*WORK INSTRUCTIONS*
From the listing below, copy each line where "output" occurs.

--- INFORMATION ---

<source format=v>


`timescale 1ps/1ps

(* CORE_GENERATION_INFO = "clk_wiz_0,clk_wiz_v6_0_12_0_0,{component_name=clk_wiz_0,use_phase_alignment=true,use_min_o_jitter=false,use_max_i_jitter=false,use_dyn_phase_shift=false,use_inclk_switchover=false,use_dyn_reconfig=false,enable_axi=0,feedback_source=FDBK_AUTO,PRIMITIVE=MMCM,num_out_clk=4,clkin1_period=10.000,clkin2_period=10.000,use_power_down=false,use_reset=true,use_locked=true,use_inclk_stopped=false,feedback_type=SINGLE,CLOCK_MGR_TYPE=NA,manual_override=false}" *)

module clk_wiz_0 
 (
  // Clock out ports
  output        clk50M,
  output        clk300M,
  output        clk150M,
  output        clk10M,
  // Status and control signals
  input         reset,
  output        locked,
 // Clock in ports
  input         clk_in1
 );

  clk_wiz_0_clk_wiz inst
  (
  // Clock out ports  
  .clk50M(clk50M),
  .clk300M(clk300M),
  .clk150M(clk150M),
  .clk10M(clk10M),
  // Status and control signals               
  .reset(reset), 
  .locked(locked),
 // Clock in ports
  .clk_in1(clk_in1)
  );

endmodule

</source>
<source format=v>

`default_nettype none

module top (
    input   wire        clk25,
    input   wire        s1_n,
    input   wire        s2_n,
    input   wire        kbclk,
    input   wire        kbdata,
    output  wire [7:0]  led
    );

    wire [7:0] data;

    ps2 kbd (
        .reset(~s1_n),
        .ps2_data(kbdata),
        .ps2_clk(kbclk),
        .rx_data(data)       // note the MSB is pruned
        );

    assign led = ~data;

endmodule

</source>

---
--- INFORMATION ---

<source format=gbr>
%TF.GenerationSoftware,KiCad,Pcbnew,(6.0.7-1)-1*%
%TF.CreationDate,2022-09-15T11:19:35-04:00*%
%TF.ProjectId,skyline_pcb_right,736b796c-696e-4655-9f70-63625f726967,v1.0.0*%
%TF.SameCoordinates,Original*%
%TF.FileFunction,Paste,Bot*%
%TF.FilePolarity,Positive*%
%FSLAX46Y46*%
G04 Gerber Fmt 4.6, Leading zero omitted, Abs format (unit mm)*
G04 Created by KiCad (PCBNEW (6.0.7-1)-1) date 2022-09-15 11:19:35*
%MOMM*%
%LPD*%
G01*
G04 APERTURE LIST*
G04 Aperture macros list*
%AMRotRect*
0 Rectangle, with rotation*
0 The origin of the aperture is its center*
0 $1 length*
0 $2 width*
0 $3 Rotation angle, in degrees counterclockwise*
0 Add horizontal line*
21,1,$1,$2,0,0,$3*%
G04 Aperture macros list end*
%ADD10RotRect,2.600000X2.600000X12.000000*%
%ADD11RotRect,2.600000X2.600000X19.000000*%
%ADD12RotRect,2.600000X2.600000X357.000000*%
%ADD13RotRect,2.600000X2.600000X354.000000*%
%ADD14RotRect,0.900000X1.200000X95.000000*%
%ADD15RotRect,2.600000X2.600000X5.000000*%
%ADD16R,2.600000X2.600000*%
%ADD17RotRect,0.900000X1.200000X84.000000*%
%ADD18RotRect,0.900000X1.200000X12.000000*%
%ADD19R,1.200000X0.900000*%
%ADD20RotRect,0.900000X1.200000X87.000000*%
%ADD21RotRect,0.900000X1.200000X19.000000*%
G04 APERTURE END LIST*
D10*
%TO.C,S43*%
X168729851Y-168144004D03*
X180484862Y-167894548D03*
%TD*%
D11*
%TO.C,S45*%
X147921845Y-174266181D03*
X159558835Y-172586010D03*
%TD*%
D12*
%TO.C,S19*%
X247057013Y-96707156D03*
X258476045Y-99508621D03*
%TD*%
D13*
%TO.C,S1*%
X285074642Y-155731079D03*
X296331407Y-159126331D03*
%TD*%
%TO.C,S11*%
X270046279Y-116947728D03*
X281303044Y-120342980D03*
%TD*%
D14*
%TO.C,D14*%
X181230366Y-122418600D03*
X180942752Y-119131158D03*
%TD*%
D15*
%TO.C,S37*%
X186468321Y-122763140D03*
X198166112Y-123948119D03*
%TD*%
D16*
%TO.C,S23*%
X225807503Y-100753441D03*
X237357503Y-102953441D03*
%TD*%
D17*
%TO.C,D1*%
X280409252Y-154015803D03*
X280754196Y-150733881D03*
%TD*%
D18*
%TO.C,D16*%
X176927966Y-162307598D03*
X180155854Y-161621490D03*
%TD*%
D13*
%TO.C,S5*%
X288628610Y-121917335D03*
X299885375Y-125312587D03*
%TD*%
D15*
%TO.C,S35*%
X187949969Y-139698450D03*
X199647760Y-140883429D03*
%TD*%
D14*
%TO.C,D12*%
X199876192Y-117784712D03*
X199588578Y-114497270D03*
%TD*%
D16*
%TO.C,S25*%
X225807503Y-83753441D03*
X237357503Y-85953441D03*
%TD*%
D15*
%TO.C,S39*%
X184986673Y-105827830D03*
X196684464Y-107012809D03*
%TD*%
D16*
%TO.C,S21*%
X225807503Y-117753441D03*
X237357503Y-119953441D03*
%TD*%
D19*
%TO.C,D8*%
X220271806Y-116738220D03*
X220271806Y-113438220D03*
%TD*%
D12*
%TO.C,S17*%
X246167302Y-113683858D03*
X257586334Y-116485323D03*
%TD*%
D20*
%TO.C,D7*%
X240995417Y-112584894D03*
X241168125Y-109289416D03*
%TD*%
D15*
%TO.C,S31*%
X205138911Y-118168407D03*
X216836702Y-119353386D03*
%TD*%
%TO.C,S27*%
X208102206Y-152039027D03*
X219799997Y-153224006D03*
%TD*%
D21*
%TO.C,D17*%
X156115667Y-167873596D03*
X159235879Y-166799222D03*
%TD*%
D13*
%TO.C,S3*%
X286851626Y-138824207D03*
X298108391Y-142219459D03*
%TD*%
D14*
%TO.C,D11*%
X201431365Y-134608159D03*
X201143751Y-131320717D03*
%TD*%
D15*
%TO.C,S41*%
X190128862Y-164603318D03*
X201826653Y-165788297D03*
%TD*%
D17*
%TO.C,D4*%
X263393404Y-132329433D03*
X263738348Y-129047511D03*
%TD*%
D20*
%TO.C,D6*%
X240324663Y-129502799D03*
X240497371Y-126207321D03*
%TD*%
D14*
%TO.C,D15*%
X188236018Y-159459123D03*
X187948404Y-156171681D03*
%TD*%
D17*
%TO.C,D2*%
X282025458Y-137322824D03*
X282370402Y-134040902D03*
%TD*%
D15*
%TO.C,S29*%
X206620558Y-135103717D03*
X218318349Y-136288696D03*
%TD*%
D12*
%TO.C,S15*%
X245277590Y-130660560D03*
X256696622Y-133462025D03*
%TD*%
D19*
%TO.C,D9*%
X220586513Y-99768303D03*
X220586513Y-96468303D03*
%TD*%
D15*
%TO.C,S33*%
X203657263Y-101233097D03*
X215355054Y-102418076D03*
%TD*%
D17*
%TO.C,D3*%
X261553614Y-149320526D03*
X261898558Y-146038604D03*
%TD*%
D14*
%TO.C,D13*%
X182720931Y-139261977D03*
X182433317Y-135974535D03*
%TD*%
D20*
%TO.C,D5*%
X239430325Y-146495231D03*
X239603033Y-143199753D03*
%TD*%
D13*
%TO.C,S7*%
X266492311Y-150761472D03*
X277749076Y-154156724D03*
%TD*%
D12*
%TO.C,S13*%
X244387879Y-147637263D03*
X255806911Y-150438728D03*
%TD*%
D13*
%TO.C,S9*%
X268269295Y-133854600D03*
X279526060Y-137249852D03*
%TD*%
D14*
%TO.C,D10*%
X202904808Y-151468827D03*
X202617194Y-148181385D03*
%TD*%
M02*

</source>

---

*ANSWER TO THIS TASK*
  output        clk50M,
  output        clk300M,
  output        clk150M,
  output        clk10M,
  output        locked,
    output  wire [7:0]  led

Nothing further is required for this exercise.